Most often they turned out to be widows who leadan isolated lifestyle, and these phenomena are associated with some period of extreme stress. By the way, this is almost always the case; other people also see ghosts under similar circumstances. Almost all of them are lonely and find themselves in an unusual setting or under intense stress.

Psychologists believe that this is realthe reason these people see ghosts. It’s not that the dead husbands come. Just extreme stress and loneliness can trigger the appearance of hallucinations.

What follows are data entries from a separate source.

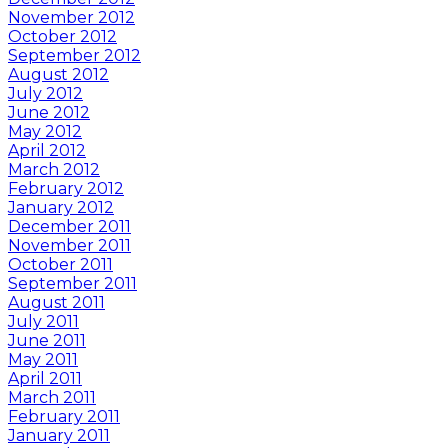
November 2012
October 2012
September 2012
August 2012
July 2012
June 2012
May 2012
April 2012
March 2012
February 2012
January 2012
December 2011
November 2011
October 2011
September 2011
August 2011
July 2011
June 2011
May 2011
April 2011
March 2011
February 2011
January 2011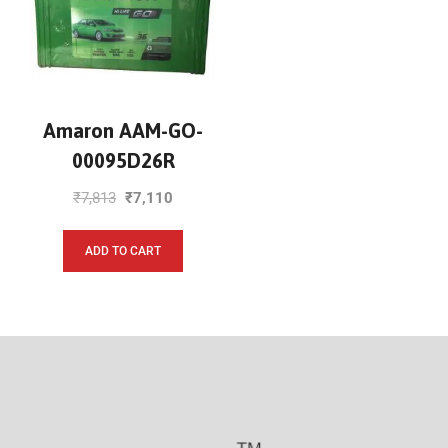
Amaron AAM-GO-
00095D26R
₹
7,813
₹
7,110
ADD TO CART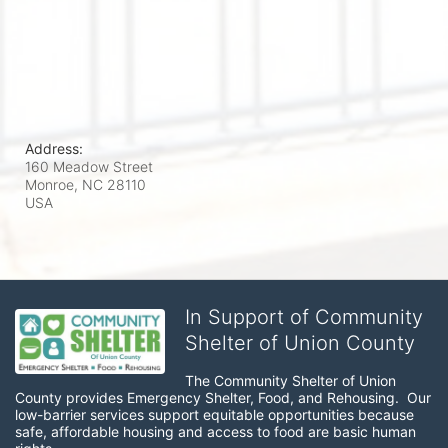
Address:
160 Meadow Street
Monroe, NC
28110
USA
In Support of Community
Shelter of Union County
The Community Shelter of Union 
County provides Emergency Shelter, Food, and Rehousing.  Our 
low-barrier services support equitable opportunities because 
safe, affordable housing and access to food are basic human 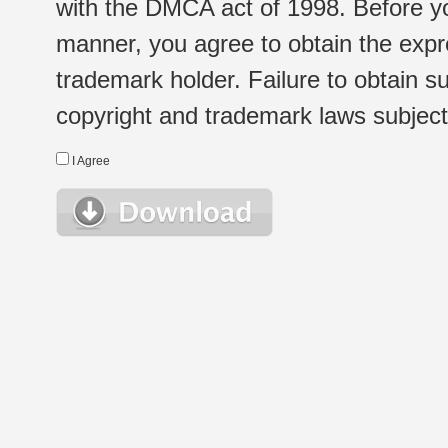
with the DMCA act of 1998. Before yo
manner, you agree to obtain the expr
trademark holder. Failure to obtain su
copyright and trademark laws subject t
I Agree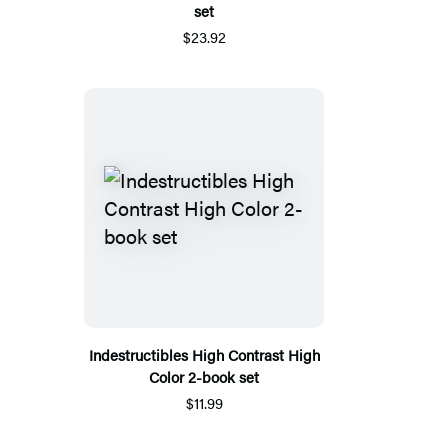
set
$23.92
Indestructibles High Contrast High
Color 2-book set
$11.99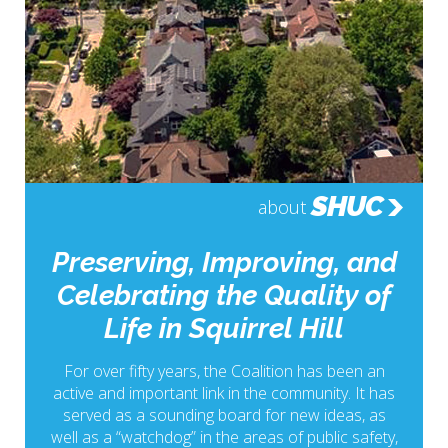
SHUC
about
Preserving, Improving, and
Celebrating the Quality of
Life in Squirrel Hill
For over fifty years, the Coalition has been an
active and important link in the community. It has
served as a sounding board for new ideas, as
well as a “watchdog” in the areas of public safety,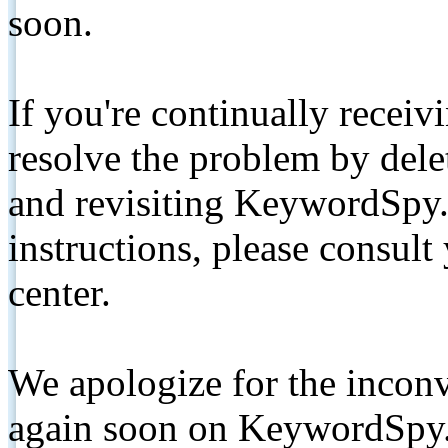
soon.
If you're continually receiv
resolve the problem by de
and revisiting KeywordSpy.
instructions, please consult
center.
We apologize for the inconv
again soon on KeywordSpy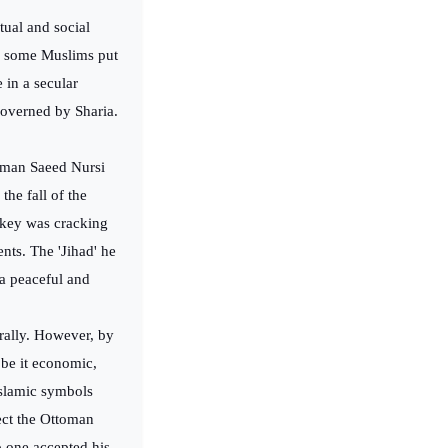
itual and social
ch some Muslims put
e in a secular
 governed by Sharia.
zaman Saeed Nursi
the fall of the
rkey was cracking
nts. The 'Jihad' he
 a peaceful and
urally. However, by
 be it economic,
Islamic symbols
ect the Ottoman
o one accepted his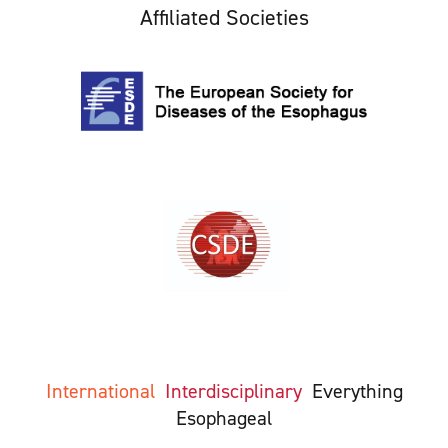
Affiliated Societies
International
Interdisciplinary
Everything
Esophageal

Lucid Dreams: Why Do People Believe They Have Been Abducted by Aliens

The reason many people think at nightthey were abducted by aliens, it can be much easier than you imagine. The findings of one experiment suggest that these people simply dreamed about it.

The researchers gathered a group of 20 people,who have mastered the technique of lucid dreams (the ability to control their dreams). They were given the task: when they take control of their own dreams, they had to separate themselves from their bodies and find a UFO.

Among the participants in the experiment, 35 percentsaw in a dream how aliens come to them and try to abduct them. All they had to do to do this was to think about aliens before going to bed, then the brain itself composed the story of the alien abduction.

It’s believed that the same is probably happeningand with people who believe that they were abducted. Most often this happens at the time of the so-called "carotid paralysis", when muscle paralysis occurs before falling asleep or awakening occurs before it falls. This gives rise to hallucinations that intruders are coming to your bed.

Several hundred years ago, people with sleep paralysis reported that they were attacked by demons at night. Demons are not in fashion today. Therefore, instead of demons, aliens now “come”.

Infrasound: why it seems that there are ghosts in the house

While working in a factory where rumored to bethere were ghosts, a scientist named Vick Tandy experienced strange sensations. Suddenly he was overcome by chills and apathy. Then, out of the corner of his eye, he noticed that some gloomy figure was watching him. All this was so frightening that it took a person time to pull himself together. When he managed to do this, the ghost disappeared.

Most people would just run away to saveown life. However, Thandy was a scientist, so he decided to test one theory. He was sure that all these strange phenomena were the result of the influence of infrasound - sound waves whose frequency is lower than human hearing is capable of perceiving. He turned off the ventilation, which, in his opinion, could be the cause of infrasound. And, of course, as soon as the ventilation was turned off, ghosts ceased to appear at the factory.

A few years later, the researchers decidedcheck out the tandy theory. When people wandered along the winding corridors, some of them were affected by infrasound. Those people who were exposed felt a change in temperature and in some cases saw strange phenomena. All the rest did not see anything.

But this is only a partial reason, although the mostthe main one. An additional impact was the fact that employees of the same factory already spoke to Thandy about ghosts. That is, most often people see ghosts precisely because they expect to see them.